# Required action
In the records below, reproduce word for word the lines from the one containing "support local suppliers whenever possible." through the one containing "Thank you to", including both of those lines.

Stored data
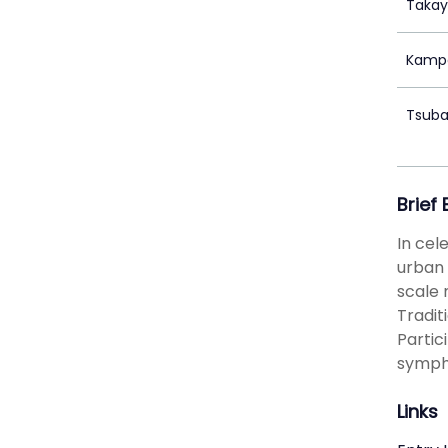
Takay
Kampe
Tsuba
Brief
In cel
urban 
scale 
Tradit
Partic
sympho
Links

==

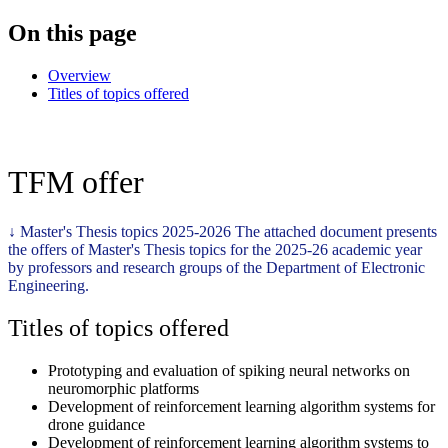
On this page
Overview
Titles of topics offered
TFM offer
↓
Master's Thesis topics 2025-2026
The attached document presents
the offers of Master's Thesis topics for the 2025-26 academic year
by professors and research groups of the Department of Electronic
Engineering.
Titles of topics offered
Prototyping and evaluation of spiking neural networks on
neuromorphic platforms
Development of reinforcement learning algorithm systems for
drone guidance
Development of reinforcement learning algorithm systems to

--

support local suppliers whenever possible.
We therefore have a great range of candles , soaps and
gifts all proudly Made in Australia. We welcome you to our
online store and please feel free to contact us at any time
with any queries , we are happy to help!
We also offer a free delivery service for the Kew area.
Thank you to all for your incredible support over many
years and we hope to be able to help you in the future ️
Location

# Answer to this task
support local suppliers whenever possible.
We therefore have a great range of candles , soaps and
gifts all proudly Made in Australia. We welcome you to our
online store and please feel free to contact us at any time
with any queries , we are happy to help!
We also offer a free delivery service for the Kew area.
Thank you to all for your incredible support over many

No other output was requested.